Shirley Pimple

Montreal filmmaker Demetrios Est de l’acropolis will premier his 17-year labor of love Shirley Pimple and the John Wayne Temple at this year’s Vancouver International Film Festival. Produced by Multi-Monde Productions, Est de l’acropolis began filming the $1.2-million feature in 1982, and despite funding and production setbacks, the film is finally ready for viewing.

‘When I started the film I was 19 years old,’ says the director. ‘Back then it was kind of whimsical. I didn’t see it turning into what it has. It kind of got away from me.’

The film is about a child film star named Shirley Pimple (modeled somewhat after Shirley Temple) who has grown up working for a propaganda film company called the John Wayne Institution for the Preservation of American Ideals. Before you laugh, please be advised that there was in fact a John Wayne Institution for the Preservation of American Ideals. It was set up by Senator Joe McCarthy in the 1950s to hunt down communists living and working in the u.s. Ronald Reagan and The Duke himself were each president of the Hollywood chapter at one time.

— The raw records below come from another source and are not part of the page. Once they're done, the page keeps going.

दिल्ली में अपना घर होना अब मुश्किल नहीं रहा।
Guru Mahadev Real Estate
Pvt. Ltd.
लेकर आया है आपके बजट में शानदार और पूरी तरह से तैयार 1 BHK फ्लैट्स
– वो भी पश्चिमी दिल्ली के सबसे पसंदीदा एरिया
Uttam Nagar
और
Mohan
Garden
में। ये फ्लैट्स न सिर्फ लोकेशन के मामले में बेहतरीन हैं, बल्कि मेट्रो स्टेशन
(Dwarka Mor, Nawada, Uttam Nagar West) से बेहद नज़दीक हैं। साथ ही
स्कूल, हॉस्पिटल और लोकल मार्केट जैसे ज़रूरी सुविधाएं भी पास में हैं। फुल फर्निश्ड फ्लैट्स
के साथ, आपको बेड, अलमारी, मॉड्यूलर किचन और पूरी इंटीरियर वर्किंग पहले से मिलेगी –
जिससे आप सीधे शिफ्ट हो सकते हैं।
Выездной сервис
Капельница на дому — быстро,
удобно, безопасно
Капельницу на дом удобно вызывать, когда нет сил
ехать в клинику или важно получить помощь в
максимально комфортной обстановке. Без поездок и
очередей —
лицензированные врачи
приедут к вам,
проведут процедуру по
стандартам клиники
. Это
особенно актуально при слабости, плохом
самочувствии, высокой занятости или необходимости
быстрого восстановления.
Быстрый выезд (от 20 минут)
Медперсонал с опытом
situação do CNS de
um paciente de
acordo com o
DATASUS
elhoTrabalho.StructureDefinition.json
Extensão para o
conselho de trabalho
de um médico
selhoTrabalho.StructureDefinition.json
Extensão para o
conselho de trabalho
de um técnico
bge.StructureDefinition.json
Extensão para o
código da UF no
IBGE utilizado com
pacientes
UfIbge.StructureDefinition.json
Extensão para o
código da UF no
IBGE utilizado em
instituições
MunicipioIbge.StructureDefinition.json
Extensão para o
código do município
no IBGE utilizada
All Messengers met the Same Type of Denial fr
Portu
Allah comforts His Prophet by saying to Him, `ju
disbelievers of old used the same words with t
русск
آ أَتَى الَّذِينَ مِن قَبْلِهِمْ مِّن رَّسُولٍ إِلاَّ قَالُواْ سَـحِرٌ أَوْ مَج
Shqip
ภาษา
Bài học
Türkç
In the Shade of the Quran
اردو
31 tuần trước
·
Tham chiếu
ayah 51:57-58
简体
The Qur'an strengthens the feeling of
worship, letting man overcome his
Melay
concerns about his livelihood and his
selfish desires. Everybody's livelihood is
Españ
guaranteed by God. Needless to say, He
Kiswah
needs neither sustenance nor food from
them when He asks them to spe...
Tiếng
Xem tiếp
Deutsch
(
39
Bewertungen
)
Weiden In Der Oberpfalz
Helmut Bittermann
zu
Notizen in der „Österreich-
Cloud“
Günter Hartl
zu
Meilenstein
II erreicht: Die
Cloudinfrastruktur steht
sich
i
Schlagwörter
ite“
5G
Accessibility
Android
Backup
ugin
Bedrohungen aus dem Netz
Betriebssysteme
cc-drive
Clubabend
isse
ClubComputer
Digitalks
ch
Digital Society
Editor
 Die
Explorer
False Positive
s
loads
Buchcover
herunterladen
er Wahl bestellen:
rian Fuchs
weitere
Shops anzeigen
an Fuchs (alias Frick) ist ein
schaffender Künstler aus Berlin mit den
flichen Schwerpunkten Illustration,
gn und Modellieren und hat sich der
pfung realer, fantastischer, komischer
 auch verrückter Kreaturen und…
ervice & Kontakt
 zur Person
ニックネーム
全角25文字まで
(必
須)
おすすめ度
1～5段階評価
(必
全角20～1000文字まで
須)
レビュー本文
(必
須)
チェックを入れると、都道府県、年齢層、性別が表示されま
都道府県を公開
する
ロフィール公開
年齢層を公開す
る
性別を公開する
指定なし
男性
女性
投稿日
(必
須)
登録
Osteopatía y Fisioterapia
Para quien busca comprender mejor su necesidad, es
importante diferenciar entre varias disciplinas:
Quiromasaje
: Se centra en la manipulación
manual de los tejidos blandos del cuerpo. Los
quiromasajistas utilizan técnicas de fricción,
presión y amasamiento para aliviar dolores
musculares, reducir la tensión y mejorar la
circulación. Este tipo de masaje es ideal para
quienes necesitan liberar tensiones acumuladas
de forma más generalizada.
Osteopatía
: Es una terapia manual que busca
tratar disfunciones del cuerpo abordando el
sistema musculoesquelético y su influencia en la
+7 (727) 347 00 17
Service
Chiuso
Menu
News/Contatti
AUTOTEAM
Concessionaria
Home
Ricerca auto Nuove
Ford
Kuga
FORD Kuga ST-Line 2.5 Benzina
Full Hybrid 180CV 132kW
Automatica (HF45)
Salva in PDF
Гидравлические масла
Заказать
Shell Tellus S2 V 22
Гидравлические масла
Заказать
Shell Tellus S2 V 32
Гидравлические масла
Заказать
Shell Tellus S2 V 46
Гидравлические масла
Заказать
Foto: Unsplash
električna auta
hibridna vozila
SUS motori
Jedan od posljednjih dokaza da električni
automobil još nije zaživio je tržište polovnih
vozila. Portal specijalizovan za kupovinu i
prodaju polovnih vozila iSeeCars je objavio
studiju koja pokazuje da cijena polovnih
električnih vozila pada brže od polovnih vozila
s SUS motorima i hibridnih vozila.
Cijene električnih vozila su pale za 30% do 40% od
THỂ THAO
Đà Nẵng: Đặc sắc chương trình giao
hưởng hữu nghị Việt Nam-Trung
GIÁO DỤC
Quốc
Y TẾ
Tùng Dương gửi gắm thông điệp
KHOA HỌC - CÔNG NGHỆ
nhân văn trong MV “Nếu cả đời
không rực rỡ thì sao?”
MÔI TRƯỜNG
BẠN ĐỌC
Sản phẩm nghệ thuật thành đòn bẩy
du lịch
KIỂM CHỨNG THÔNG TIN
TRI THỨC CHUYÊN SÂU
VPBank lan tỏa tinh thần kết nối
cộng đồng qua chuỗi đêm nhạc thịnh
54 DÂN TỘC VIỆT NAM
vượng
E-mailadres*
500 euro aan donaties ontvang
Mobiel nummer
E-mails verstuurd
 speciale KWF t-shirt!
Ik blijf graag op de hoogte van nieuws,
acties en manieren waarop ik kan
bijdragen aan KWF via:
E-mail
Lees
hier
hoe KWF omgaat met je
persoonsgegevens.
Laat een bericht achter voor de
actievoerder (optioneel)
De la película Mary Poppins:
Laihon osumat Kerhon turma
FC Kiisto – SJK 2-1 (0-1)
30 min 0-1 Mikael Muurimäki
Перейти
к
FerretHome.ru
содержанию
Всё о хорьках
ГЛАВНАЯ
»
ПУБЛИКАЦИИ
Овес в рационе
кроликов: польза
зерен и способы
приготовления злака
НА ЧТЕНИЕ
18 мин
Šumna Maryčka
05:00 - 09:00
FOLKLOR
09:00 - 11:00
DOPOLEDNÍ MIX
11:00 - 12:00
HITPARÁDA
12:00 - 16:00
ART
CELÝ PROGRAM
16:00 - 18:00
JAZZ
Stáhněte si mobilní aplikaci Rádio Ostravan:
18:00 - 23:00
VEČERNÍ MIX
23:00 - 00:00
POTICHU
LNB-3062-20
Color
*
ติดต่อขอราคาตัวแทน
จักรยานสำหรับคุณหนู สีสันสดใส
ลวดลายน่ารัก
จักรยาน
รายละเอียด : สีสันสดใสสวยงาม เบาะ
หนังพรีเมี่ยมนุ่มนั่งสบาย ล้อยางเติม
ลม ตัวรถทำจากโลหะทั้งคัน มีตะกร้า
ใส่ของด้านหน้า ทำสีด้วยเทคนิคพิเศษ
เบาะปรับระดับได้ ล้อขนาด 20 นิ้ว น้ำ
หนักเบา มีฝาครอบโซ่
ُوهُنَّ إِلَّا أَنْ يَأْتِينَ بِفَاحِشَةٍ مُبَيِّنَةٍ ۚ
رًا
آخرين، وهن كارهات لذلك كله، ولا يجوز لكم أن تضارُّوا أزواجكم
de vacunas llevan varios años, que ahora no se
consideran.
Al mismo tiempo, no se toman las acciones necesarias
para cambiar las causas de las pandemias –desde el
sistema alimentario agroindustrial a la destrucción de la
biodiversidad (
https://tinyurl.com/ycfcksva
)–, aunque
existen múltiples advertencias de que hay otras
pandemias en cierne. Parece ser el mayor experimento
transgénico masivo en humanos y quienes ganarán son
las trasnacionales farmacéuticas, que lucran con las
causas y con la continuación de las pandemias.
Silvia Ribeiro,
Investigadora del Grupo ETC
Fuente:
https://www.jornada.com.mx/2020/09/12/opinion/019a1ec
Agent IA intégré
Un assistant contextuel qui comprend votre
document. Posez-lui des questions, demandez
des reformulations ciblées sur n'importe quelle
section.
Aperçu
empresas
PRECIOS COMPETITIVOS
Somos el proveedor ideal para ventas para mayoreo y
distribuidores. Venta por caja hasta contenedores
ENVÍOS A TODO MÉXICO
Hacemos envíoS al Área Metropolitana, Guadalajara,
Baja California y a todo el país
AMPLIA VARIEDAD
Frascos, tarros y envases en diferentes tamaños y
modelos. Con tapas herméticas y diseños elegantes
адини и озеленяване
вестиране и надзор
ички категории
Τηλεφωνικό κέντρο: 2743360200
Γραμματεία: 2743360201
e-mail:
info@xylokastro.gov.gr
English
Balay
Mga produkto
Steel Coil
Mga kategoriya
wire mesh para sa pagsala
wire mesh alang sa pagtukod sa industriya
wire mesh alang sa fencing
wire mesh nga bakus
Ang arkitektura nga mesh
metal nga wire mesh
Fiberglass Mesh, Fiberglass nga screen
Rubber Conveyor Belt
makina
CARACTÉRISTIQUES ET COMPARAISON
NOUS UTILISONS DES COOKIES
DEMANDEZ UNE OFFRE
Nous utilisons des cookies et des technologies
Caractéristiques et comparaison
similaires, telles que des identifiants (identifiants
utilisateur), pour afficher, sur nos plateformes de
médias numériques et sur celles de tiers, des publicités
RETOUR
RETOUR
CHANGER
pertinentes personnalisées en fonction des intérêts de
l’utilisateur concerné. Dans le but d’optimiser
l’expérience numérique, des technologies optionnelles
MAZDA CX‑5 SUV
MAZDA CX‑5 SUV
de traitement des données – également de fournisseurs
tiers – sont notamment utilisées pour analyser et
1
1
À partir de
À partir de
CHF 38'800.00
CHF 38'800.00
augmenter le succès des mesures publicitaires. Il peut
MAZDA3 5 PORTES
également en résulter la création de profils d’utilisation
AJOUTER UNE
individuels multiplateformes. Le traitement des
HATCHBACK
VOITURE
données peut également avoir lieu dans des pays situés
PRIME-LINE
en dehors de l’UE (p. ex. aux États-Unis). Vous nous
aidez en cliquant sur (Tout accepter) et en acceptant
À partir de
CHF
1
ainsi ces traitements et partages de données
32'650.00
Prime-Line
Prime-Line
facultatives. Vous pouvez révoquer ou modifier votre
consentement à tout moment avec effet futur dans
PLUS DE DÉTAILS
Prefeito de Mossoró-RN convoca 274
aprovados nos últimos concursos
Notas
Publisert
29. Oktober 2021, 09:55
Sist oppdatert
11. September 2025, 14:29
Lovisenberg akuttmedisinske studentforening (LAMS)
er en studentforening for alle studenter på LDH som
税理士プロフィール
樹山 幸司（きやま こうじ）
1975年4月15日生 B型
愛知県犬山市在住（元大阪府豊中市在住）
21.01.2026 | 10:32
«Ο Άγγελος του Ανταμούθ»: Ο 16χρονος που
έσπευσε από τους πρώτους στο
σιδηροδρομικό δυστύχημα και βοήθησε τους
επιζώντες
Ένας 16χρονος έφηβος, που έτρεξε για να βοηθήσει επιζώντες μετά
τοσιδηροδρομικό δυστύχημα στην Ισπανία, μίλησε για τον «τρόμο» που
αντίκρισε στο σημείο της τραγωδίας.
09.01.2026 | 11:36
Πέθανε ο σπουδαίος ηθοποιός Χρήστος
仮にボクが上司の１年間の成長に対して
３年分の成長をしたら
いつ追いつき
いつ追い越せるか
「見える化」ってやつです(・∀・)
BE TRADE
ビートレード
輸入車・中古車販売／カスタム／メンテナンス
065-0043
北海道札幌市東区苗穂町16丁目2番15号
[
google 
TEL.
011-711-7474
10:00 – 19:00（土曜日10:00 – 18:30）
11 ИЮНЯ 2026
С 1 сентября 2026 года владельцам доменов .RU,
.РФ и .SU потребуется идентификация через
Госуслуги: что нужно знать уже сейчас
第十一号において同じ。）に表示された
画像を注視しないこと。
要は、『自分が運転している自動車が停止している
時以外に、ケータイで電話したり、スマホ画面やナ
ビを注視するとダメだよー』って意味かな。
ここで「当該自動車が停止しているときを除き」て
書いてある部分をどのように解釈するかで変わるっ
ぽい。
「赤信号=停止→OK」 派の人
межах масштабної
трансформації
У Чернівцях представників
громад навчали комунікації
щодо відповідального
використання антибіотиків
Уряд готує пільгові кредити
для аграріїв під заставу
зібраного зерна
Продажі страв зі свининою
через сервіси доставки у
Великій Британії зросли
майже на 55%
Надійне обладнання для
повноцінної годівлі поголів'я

After working at the John Wayne Institution throughout her childhood, Pimple tires of the centre’s rhetoric, leaves to join rival organization Psychotic Weakling (a term coined by Wayne at the 1969 Oscars when describing Dustin Hoffman’s anti-heroism acting style in Midnight Cowboy), and does battle with her former employer.

The film was initially financed with a small grant from the Canada Council, and as the years progressed, Telefilm Canada, sodec and the National Film Board made contributions.

Est de l’acropolis shot most of the film between 1982 and 1986. By 1992 he had a rough cut and decided he needed more footage to fill some holes. It has taken the last two years to put together the money for post-production.

After 17 years of uncertainty, some might find the fact that the film was even completed astonishing, but Est de l’acropolis says it was extremely important for him to make Shirley Pimple.

‘I always had the notion that there would be always be some kind of gratification at the end of it,’ he says. ‘Completing the film was something that I had been anticipating for so long, and I think that is what kept me going and pushed me not to abandon it.’